(The data)

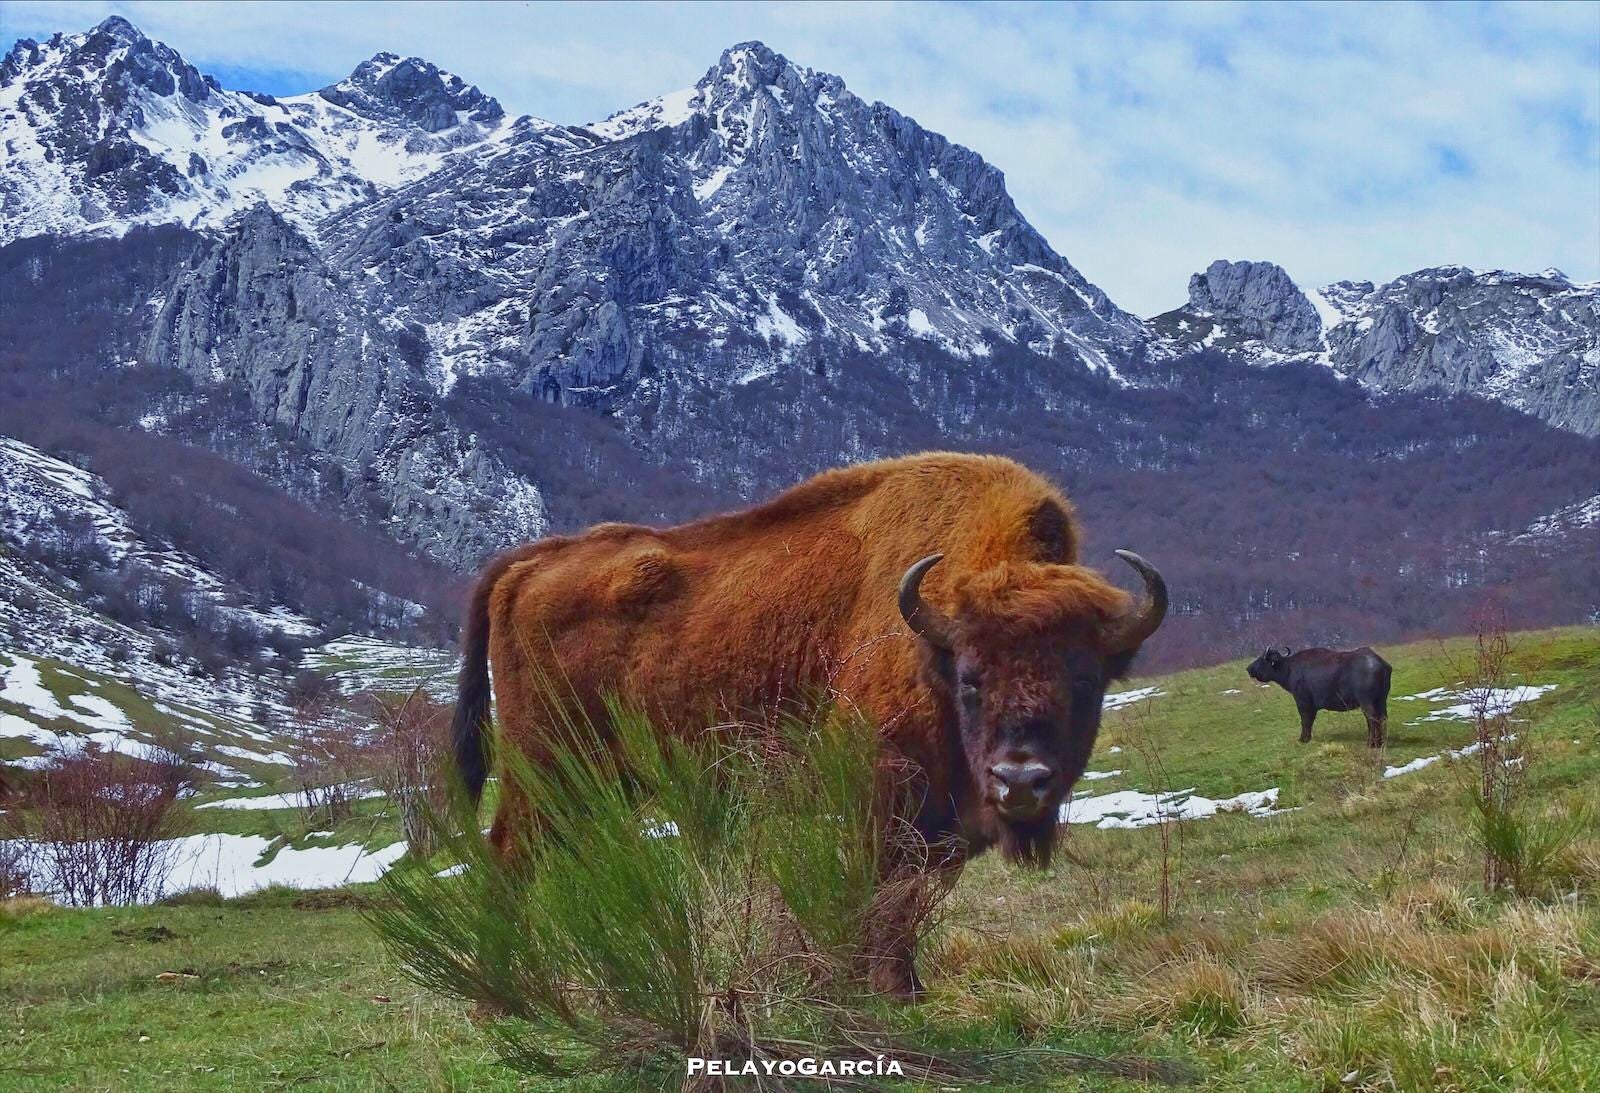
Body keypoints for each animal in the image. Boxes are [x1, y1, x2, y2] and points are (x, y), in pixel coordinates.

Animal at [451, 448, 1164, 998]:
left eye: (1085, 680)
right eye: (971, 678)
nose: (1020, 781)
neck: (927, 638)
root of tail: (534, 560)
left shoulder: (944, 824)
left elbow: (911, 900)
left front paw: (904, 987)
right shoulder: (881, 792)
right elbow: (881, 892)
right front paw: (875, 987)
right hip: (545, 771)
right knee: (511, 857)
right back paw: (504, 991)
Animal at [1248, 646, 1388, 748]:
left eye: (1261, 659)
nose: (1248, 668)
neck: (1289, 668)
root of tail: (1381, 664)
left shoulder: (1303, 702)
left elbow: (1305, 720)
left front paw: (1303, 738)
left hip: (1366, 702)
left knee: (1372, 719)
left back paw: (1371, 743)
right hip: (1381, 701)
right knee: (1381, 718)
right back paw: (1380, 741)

(End The data)
(The data)

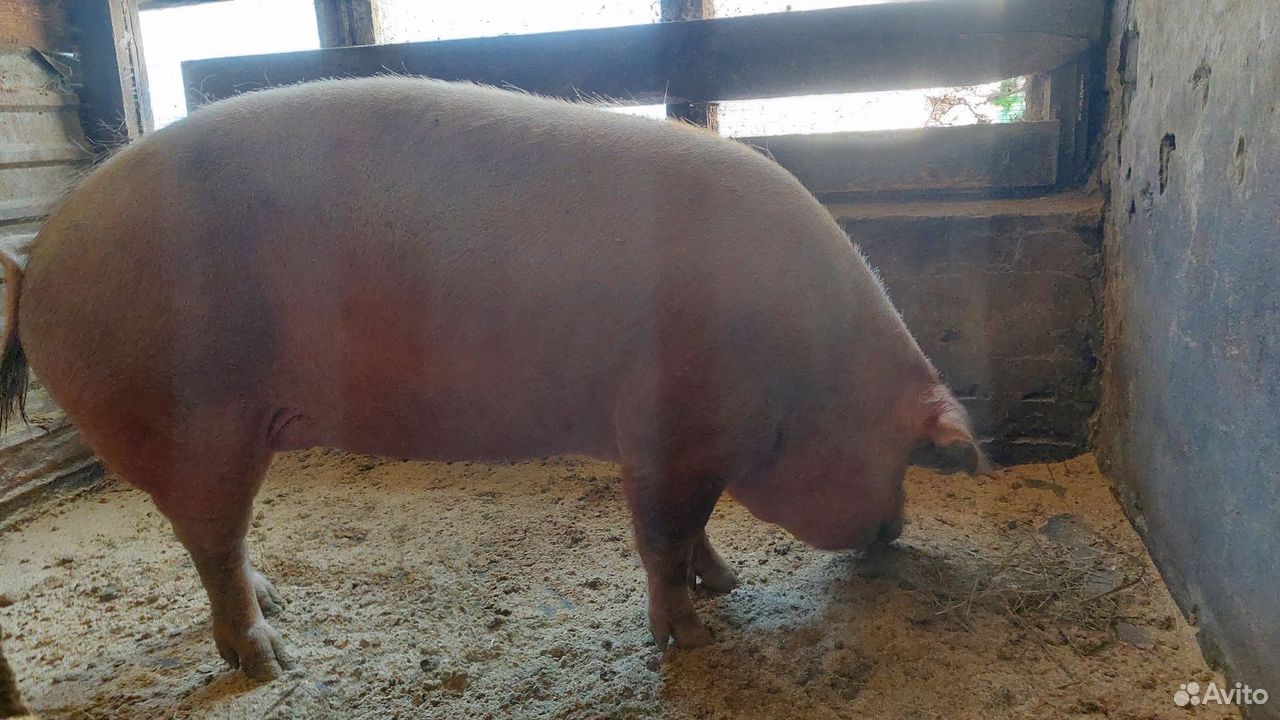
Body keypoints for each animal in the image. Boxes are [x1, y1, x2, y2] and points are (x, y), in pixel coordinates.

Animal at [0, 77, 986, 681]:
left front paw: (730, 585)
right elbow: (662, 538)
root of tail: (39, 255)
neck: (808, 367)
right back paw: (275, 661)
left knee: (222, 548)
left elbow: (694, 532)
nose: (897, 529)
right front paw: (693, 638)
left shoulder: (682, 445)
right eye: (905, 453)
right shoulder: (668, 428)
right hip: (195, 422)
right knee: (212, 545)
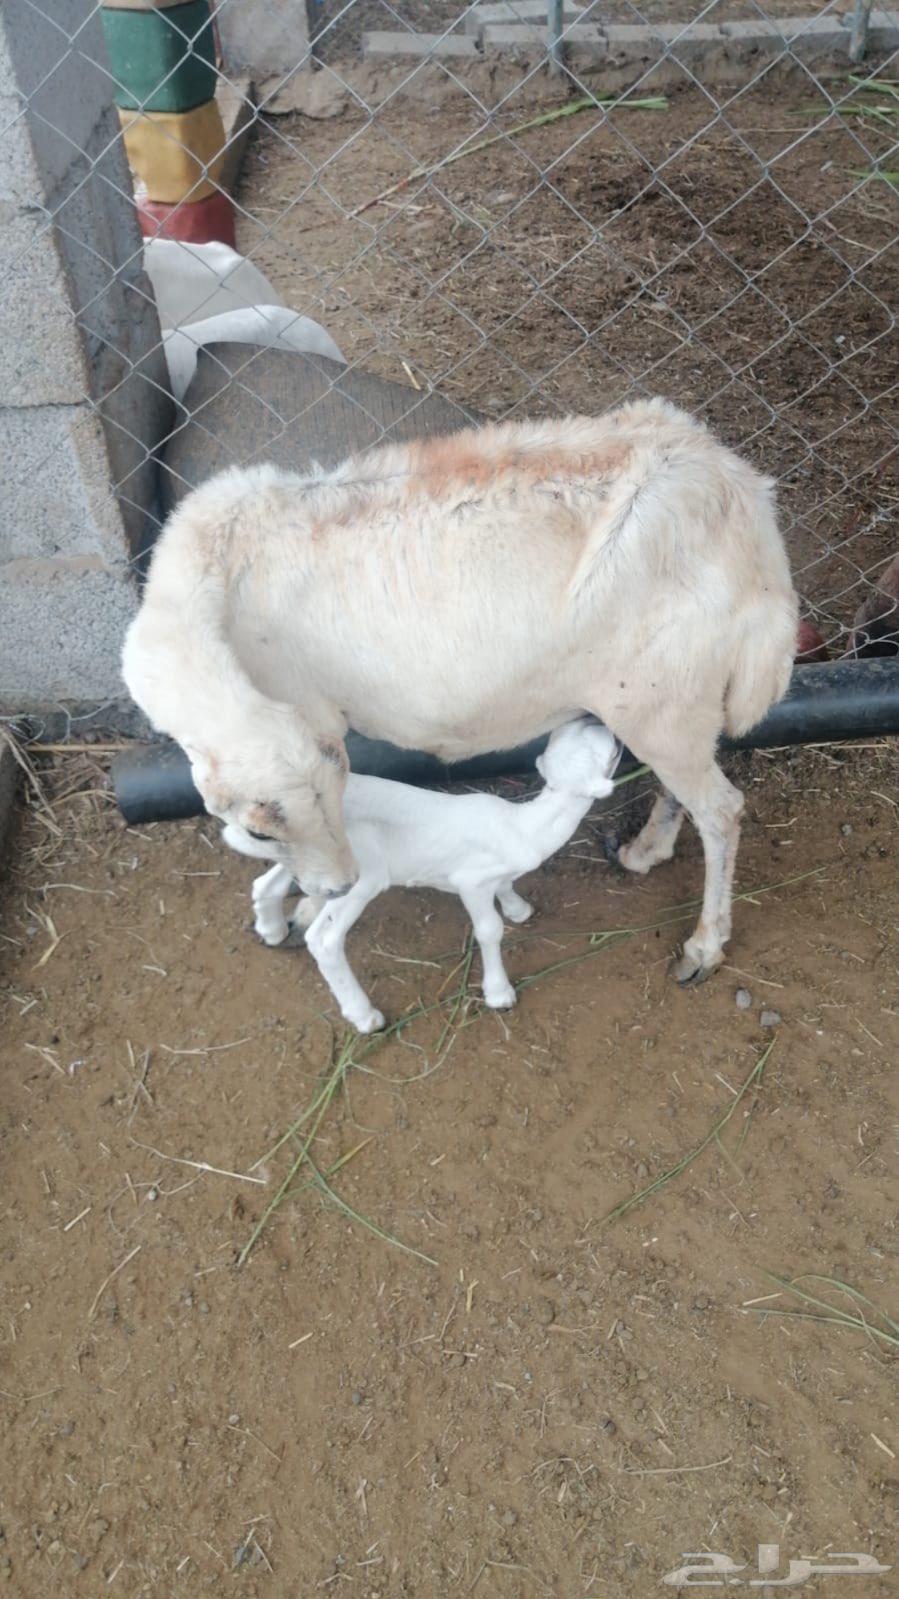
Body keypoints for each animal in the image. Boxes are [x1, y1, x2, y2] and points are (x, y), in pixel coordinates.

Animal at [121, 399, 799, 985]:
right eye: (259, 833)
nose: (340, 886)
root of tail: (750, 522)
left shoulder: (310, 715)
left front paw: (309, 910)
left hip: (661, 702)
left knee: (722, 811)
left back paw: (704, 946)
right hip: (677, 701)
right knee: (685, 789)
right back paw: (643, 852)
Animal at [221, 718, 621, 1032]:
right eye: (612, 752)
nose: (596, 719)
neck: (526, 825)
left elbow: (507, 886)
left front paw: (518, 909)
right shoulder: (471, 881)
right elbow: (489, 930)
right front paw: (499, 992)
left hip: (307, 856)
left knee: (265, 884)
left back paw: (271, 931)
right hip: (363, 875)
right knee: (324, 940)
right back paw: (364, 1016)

(End The data)
(The data)

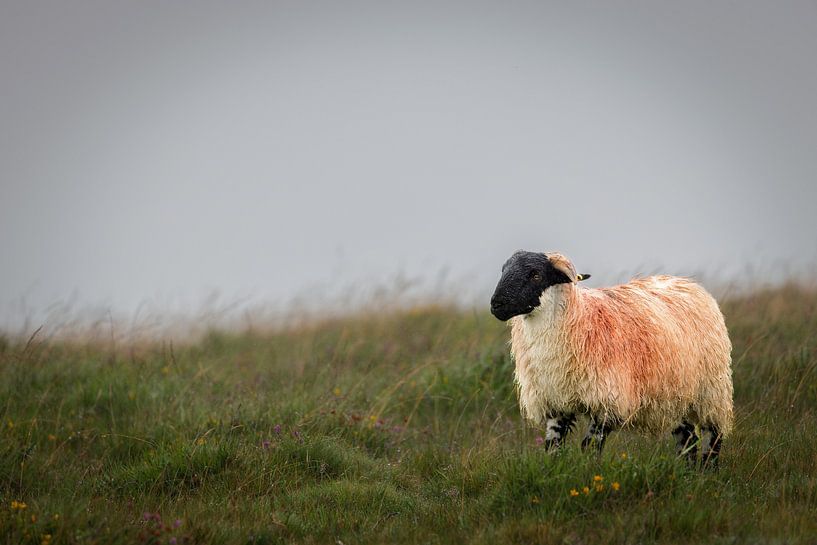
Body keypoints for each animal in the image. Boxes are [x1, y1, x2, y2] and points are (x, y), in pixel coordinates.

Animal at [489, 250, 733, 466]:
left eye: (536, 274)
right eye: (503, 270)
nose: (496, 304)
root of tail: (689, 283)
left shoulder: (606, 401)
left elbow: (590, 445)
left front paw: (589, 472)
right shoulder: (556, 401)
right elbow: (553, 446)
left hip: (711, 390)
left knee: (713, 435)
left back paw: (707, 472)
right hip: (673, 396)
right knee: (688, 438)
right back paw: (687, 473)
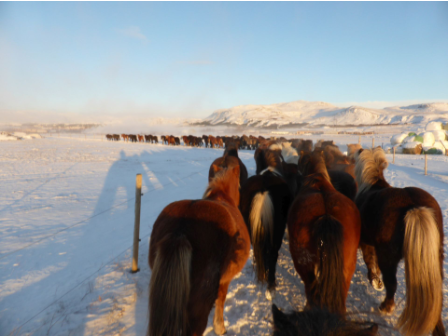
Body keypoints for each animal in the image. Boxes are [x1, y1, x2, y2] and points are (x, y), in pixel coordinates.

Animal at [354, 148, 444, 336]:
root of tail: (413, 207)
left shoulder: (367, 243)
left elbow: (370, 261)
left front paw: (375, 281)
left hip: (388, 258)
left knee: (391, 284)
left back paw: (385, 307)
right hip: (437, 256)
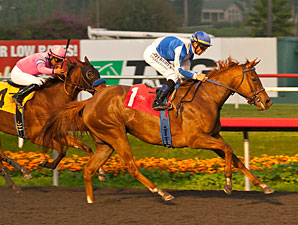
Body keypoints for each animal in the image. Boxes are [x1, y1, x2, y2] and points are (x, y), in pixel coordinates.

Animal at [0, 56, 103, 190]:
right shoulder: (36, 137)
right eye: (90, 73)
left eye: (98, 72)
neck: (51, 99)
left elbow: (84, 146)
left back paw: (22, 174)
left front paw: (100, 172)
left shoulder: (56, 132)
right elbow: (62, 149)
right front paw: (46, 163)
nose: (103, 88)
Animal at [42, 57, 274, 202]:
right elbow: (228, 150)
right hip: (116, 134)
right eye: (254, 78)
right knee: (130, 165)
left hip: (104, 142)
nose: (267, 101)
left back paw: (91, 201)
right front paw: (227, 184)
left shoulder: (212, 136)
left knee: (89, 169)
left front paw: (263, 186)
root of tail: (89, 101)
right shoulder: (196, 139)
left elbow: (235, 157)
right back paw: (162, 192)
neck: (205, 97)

(End The data)

- _Your objective_
Beginning at the line above that contains "left back paw: (91, 201)", return each line exactly through the line that contains "neck: (205, 97)", and no others.

- _Response below_
left back paw: (91, 201)
right front paw: (227, 184)
left shoulder: (212, 136)
left knee: (89, 169)
left front paw: (263, 186)
root of tail: (89, 101)
right shoulder: (196, 139)
left elbow: (235, 157)
right back paw: (162, 192)
neck: (205, 97)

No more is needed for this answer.